WORK REQUEST A:
Answer these questions from the Hong Kong passage, one per line:
(i) According to the photo caption, where is the solitary demonstrator standing?
(ii) In what language is the evening news in Hong Kong now, and what language do its people speak?
(iii) Which country does the passage say these changes affect directly?

QUOTED PASSAGE:
══════════
Hong Kong’s freedom suddenly had an expiration date; the 1st of July 2014. But China isn’t waiting till 2047. So what happens when you erase borders?

The Tiananmen Square massacre happened in 1980, when a group of students decided they wanted a multi-party democracy, instead of a failed state of communism. Instead of diplomatically tackling the issue, the Chinese government ordered the military to crush this peaceful uprising. This crowd of over 1 million students on bicycles, was mowed down by tanks, and their bodies riddled by machine gun fire. The unofficial death toll, was over 20,000, leaving over 300,000 wounded and maimed. This quashed whatever future widespread democracy popularity that could have ever sprung up in China.

September 28, 2014 – Hong Kong, China: A solitary demonstrator eases through clouds of tear gas holding his umbrella for protection outside Government Headquarters as he’s surrounded by riot police. (Todd Darling/Polaris)

Fast forward to 2014. The evening news in HK in now in Mandarin, but the people of HK don’t speak Mandarin, they speak Cantonese. The Chinese government begins by killing a language to metaphorically kill its people. But in 2014, they took it a step too far. The Chinese government was trying to control who could run for HK’s presidential elections, to procure a communist friendly candidate. The citizens of HK took to the streets to protest, and in a predictable move, the military was called in to control the peaceful crowds with damaging pepper spray and tear gas. One cannot help but draw a parallel between 1980 and 2014. The citizens protecting themselves from the tear gas and pepper spray using umbrellas, invariable led this movement to be known as the Umbrella Movement, or better yet, Tiananmen Square version 2.0.

The changing dynamics in the world, especially in the Asians countries are era defining moments. They define the course ahead in terms of allied and axis powers, if not in the literal terms. These changes affect India directly, and our diplomatic relations with China, and till 2047, even HK. It is yet to be determined how passive or aggressive this transition would come to be.
══════════
ENTRIES SUPPLIED:
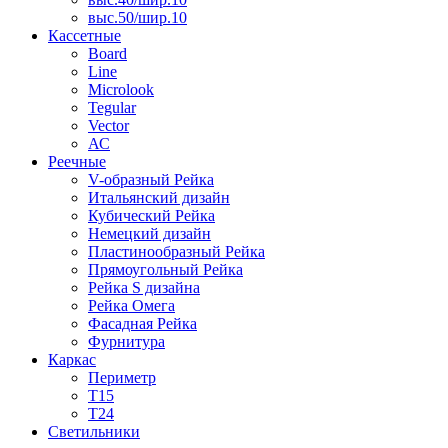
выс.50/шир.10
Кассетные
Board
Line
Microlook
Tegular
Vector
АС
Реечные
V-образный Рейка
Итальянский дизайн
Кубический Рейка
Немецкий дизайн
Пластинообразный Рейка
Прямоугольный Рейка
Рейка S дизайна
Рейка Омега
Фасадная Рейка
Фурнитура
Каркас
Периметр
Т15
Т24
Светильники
══════════
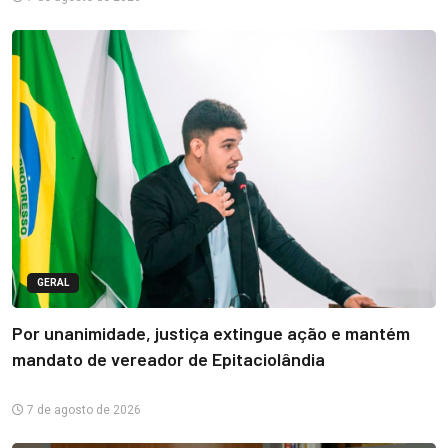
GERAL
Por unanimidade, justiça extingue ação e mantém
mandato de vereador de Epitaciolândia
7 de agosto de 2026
══════════
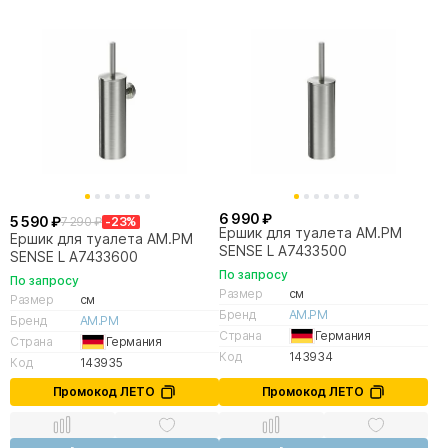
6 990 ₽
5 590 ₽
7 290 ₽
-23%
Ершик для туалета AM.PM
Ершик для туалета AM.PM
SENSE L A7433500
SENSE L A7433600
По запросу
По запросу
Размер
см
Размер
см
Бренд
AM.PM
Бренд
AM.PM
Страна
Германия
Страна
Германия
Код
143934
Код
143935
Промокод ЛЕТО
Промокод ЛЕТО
══════════
WORK REQUEST B: Copy out the lines of the records word for word, starting with the line containing "выс.50/шир.10" and continuing through the line containing "Светильники".

ANSWER SPACE A:
(i) Outside Government Headquarters.
(ii) The evening news is in Mandarin, and the people speak Cantonese.
(iii) India.

ANSWER SPACE B:
выс.50/шир.10
Кассетные
Board
Line
Microlook
Tegular
Vector
АС
Реечные
V-образный Рейка
Итальянский дизайн
Кубический Рейка
Немецкий дизайн
Пластинообразный Рейка
Прямоугольный Рейка
Рейка S дизайна
Рейка Омега
Фасадная Рейка
Фурнитура
Каркас
Периметр
Т15
Т24
Светильники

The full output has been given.